Dear readers.
People lie.
Fey lie (a lot).
The Fae don't lie, they always speak the truth. What the listener hears and understands however, is not necessarily what the Fae says.
Pages get translated poorly.
People lie.
Libraries burn and librarians rewrite them from memory.
People lie.
People lie.
People lie.
From a historical standpoint, most of the copyists from the first several centuries, really from before the beginning of the Dark Ages until well into the Renaissance era, were illiterate. The copyists would just reproduce the shapes of the letters on the scrolls and books that they were tasked to copy, they typically had little or no ability to read what was in front of them, never mind edit or make changes.
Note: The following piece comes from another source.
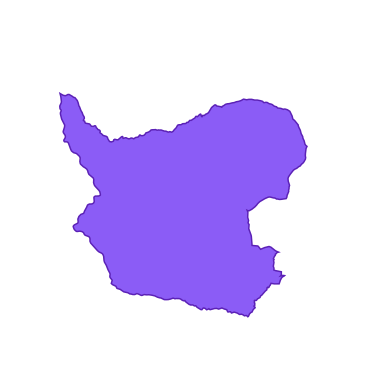 the district of Arboleda, Nariño, Colombia, rotated 71°
{"feature_id": "7082276B56257511215317", "entity_name": "Arboleda", "entity_type": "district", "adm_level": 2, "iso_a3": "COL", "parent_name": "Colombia", "parent_adm1": "Nariño", "projection": "mercator", "projection_center": [-77.132, 1.483], "detail": "fine", "context": "isolated", "style": "filled", "palette": "violet", "viewbox_px": 384, "rotation_deg": 71, "n_neighbors": 0, "source": "geoboundaries", "source_scale": "gbopen_adm2", "svg_char_len": 6067}
<svg xmlns="http://www.w3.org/2000/svg" viewBox="0 0 384 384"><g transform="rotate(71 192 192)"><path d="M328.1,179.9L328.0,179.2L325.9,177.2L325.1,175.4L325.1,174.4L323.3,172.6L322.5,171.3L322.0,170.0L321.4,169.9L321.0,170.4L320.3,170.6L319.7,170.2L319.6,169.6L319.4,169.4L318.3,169.2L317.6,168.8L317.1,169.1L314.9,168.3L314.9,167.6L315.4,167.0L315.4,166.3L314.4,164.9L313.9,162.1L312.5,160.8L312.3,159.7L309.5,154.9L308.9,153.2L306.8,152.0L306.7,151.5L307.3,150.9L307.2,150.4L306.1,149.3L305.5,148.3L304.1,147.0L305.7,144.0L307.2,139.5L304.1,137.1L302.5,135.4L301.8,134.2L301.4,132.1L301.2,131.7L300.4,133.3L300.2,135.6L299.8,134.9L299.1,134.4L296.5,133.5L293.5,138.7L292.4,140.0L290.7,139.3L288.7,139.3L285.4,137.5L283.4,137.2L282.5,136.4L281.8,136.8L281.5,136.7L279.8,135.1L278.9,133.8L277.8,133.3L277.7,132.4L276.9,131.3L277.0,129.8L275.5,131.5L274.3,132.5L269.9,135.3L268.6,136.9L268.2,141.4L268.5,145.8L264.8,147.1L264.4,147.5L262.1,152.6L253.1,150.3L251.7,150.2L245.2,150.3L241.3,148.6L240.3,148.9L239.3,149.0L237.4,147.8L234.1,147.6L229.2,145.7L227.3,145.8L227.8,145.3L228.3,144.2L228.3,143.5L228.0,142.6L227.9,141.3L226.5,137.3L225.3,135.0L224.4,133.7L223.2,131.1L222.0,125.3L221.7,121.7L221.9,120.5L222.3,119.6L224.1,116.9L224.7,115.6L226.2,114.3L226.6,113.1L227.4,112.0L227.9,110.4L228.9,105.1L227.9,104.1L225.9,103.0L225.2,102.3L223.0,100.4L221.5,100.0L220.7,99.3L218.9,98.6L217.5,97.6L213.2,97.5L210.6,96.9L209.2,95.9L207.2,93.3L204.4,89.0L203.9,87.3L203.7,85.2L202.8,82.9L202.6,81.1L201.5,79.6L200.7,77.5L199.9,76.3L197.9,74.1L196.4,73.3L194.8,73.1L192.7,72.3L189.2,70.6L188.0,70.0L186.3,68.4L185.0,69.2L183.6,69.6L180.1,69.3L177.4,69.6L175.5,69.3L172.4,69.8L168.9,69.5L165.8,69.9L163.9,70.0L163.3,69.7L157.8,71.7L155.8,72.9L152.8,72.6L147.6,73.2L145.3,75.0L144.0,76.8L143.5,78.0L143.6,78.7L141.9,80.7L140.5,83.6L140.1,83.9L139.0,84.3L137.7,86.2L135.3,87.8L134.5,88.8L133.7,90.2L131.8,91.8L131.2,93.1L131.1,94.3L130.7,95.2L129.3,95.7L128.0,97.5L126.3,100.4L125.5,102.8L123.9,105.3L122.9,108.2L122.6,110.3L121.1,112.8L121.0,113.3L121.5,115.8L121.5,118.3L121.1,120.7L121.2,122.9L120.8,125.1L120.6,127.9L120.1,130.0L120.0,131.9L120.5,133.2L120.9,135.6L121.2,135.7L121.5,136.3L120.7,137.1L118.9,140.3L118.4,140.9L117.4,141.2L117.1,142.3L118.5,146.0L122.4,150.6L122.9,152.7L122.9,153.9L123.6,155.2L123.6,155.7L123.1,156.6L123.1,157.1L123.9,157.6L124.1,158.0L123.9,158.3L122.7,158.5L121.5,158.3L121.1,158.6L121.2,159.6L122.5,162.2L122.5,162.6L121.9,163.2L121.8,163.8L123.0,165.3L123.6,168.1L123.9,169.0L124.0,169.5L123.6,170.5L123.6,170.9L124.9,173.0L124.5,174.1L125.2,175.6L124.4,178.6L124.8,180.5L124.2,182.3L124.1,183.4L124.3,184.0L126.1,186.0L127.4,188.6L128.5,190.2L128.8,191.8L127.7,193.3L127.7,194.8L127.5,195.2L126.0,196.8L125.5,198.2L123.2,201.2L123.1,202.1L122.4,203.4L122.4,204.2L121.9,205.3L121.2,206.0L120.1,209.8L120.1,210.8L120.8,212.0L121.2,213.7L121.1,216.3L122.2,217.7L122.7,218.8L122.7,220.0L122.5,220.9L121.9,222.1L121.1,222.6L121.2,223.2L121.9,224.0L122.5,225.3L122.1,227.6L122.7,229.7L121.7,230.9L121.1,232.0L121.3,233.3L121.2,234.4L120.3,235.6L119.2,236.7L119.0,237.3L118.9,239.6L118.5,239.7L117.2,239.5L116.9,239.7L116.8,240.4L117.0,241.1L118.5,244.8L118.3,245.8L117.0,247.8L117.2,249.0L118.1,249.5L118.4,250.0L118.4,251.9L117.7,253.2L117.1,253.6L114.7,254.2L112.5,254.2L111.4,255.0L109.6,257.6L107.5,258.6L106.1,259.7L105.6,259.7L105.0,259.1L104.2,259.0L103.4,259.3L102.2,260.7L101.1,260.9L100.3,261.5L98.4,261.6L97.9,261.9L97.7,262.3L97.8,264.0L97.2,265.5L96.9,265.8L94.7,266.5L94.1,267.0L92.2,270.4L91.0,270.6L90.2,270.4L89.1,271.4L88.7,271.3L87.3,269.8L86.1,269.5L83.4,270.0L81.2,270.0L78.8,270.5L74.9,270.6L73.6,270.9L70.8,270.6L68.1,270.7L64.6,272.0L64.0,273.1L62.7,273.9L59.8,276.4L59.4,277.6L59.8,280.0L59.3,281.2L58.5,282.4L55.9,284.7L59.2,285.0L63.9,286.0L65.1,286.6L67.4,288.8L68.2,289.2L70.4,289.7L71.8,289.2L72.6,289.2L74.2,290.6L75.3,291.0L80.5,291.5L87.3,290.6L89.1,291.4L92.8,294.1L94.0,294.3L97.2,293.5L98.5,293.7L99.5,294.3L101.2,296.3L102.1,296.5L103.0,296.2L103.9,293.9L104.6,293.2L105.7,292.9L112.1,292.8L113.9,292.6L116.2,291.2L118.0,288.7L121.6,286.8L123.4,286.6L126.7,288.1L128.9,288.4L129.6,288.2L132.8,286.5L134.2,285.3L136.0,284.1L137.9,283.7L139.6,283.9L141.8,283.7L146.7,280.8L148.1,280.8L151.1,282.0L153.4,282.1L154.8,281.8L160.1,279.5L161.6,279.1L163.9,279.3L165.0,279.6L165.3,280.0L165.3,280.5L165.4,281.6L164.4,284.7L164.6,285.9L165.4,286.6L169.1,287.5L170.2,288.4L170.7,289.7L170.6,291.0L170.0,292.9L170.1,294.3L170.4,295.1L172.1,296.6L175.1,299.9L176.3,300.8L176.9,301.5L177.0,304.4L178.3,306.9L180.4,308.7L183.2,309.4L184.0,309.9L184.3,310.5L184.8,314.0L185.4,315.1L185.8,315.5L186.4,315.6L188.3,315.6L189.4,315.4L191.1,314.5L191.6,314.1L192.0,313.3L192.5,310.8L193.7,308.8L195.1,307.8L197.0,307.6L198.1,307.1L200.3,304.4L201.1,303.8L202.1,303.6L203.1,303.7L205.3,304.5L207.3,304.4L216.6,300.5L218.3,299.5L220.5,297.3L221.6,296.7L222.8,296.5L224.2,296.5L228.2,297.5L229.8,297.6L233.5,296.9L238.2,296.7L242.1,296.1L243.1,296.2L244.9,297.1L246.1,297.3L249.5,296.2L252.2,298.1L253.7,297.3L256.4,294.6L258.4,294.4L258.8,294.2L260.7,291.6L264.2,289.0L266.4,285.4L268.3,283.8L268.5,283.0L269.7,281.3L270.2,279.9L270.3,279.2L270.1,277.2L271.2,275.7L273.2,273.7L273.5,272.9L273.4,270.7L274.5,268.3L275.1,266.2L276.4,263.7L278.1,261.0L280.2,258.9L281.5,257.1L282.1,255.9L284.7,253.3L285.4,251.5L286.0,249.4L286.2,247.4L286.2,244.6L286.4,244.1L287.4,242.9L287.6,241.6L288.6,238.8L289.5,237.6L291.3,236.4L292.4,234.9L292.3,234.1L294.0,233.6L297.4,231.3L297.8,230.8L297.9,230.4L298.4,230.1L299.0,228.1L300.5,226.8L300.8,225.5L302.7,224.7L306.0,222.0L306.5,221.0L305.4,219.2L305.6,218.5L306.3,217.5L308.1,216.5L308.1,215.0L307.8,214.0L308.8,213.6L309.2,213.0L309.5,208.7L310.1,206.6L311.4,204.9L311.4,201.5L313.2,199.5L314.2,198.0L315.0,197.4L316.8,197.3L317.2,197.0L317.5,195.3L317.8,194.5L319.0,194.2L319.3,194.0L319.3,191.4L319.5,190.9L321.4,188.4L322.9,187.3L323.3,186.8L323.7,184.9L324.9,183.6L326.1,182.8L326.4,181.0L327.0,180.4L328.1,179.9Z" fill="#8b5cf6" stroke="#5b21b6" stroke-width="1.5"/></g></svg>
However, many of the stories with which we are familiar were part of oral traditions, and as such had most likely been first told centuries before they were ever written down.
Consider for instance, the Celtic/Druidic traditions which were passed along orally. Or the Norse skalds. The greatest bodies of writing detailing Norse legends, the Prose Edda and the Poetic Edda, was actually written in Iceland in the 13th century. The Poetic Edda was really more a written collection of traditional poetry from earlier periods. Keep in mind also that Iceland was first colonized late in the ninth century. The closest equivalent to that would be for stories regarding the first settling of the New World, stories like that of the First Thanksgiving and Pochohantas to be past along as an oral tradition without being written down until 1965.